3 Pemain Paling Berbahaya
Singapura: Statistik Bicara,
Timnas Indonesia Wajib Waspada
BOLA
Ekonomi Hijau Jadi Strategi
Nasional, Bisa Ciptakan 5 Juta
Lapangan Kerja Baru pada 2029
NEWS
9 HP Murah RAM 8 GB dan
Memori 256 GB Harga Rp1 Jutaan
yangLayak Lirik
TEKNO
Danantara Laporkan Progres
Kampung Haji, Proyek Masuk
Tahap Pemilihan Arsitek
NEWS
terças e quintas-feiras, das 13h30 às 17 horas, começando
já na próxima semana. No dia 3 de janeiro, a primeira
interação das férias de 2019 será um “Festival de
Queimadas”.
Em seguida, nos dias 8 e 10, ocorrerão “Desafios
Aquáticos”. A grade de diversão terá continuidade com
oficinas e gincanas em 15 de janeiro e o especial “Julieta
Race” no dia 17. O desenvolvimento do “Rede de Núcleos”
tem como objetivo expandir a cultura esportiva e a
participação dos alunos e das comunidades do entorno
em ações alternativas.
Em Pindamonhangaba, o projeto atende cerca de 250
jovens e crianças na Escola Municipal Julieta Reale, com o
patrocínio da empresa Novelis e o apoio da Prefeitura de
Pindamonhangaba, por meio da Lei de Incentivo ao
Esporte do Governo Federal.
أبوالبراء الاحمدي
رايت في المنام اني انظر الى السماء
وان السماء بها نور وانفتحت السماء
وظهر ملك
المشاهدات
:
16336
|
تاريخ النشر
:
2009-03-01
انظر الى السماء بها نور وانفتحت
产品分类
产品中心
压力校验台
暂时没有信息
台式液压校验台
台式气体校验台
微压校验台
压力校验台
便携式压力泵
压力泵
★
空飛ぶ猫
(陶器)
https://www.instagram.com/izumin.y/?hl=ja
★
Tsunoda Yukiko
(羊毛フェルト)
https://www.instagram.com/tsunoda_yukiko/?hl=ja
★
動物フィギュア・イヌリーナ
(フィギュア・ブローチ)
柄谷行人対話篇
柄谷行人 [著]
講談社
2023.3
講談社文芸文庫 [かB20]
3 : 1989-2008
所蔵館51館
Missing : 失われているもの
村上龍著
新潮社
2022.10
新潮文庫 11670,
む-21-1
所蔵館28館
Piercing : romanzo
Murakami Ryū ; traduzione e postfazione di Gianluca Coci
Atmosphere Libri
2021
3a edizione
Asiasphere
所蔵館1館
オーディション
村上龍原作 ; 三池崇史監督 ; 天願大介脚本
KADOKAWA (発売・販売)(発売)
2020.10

##############################

*Exercise requirements*: The result is a copy of every line above where the word "Julieta" shows up.

*Solution for this exercise*:
oficinas e gincanas em 15 de janeiro e o especial “Julieta
jovens e crianças na Escola Municipal Julieta Reale, com o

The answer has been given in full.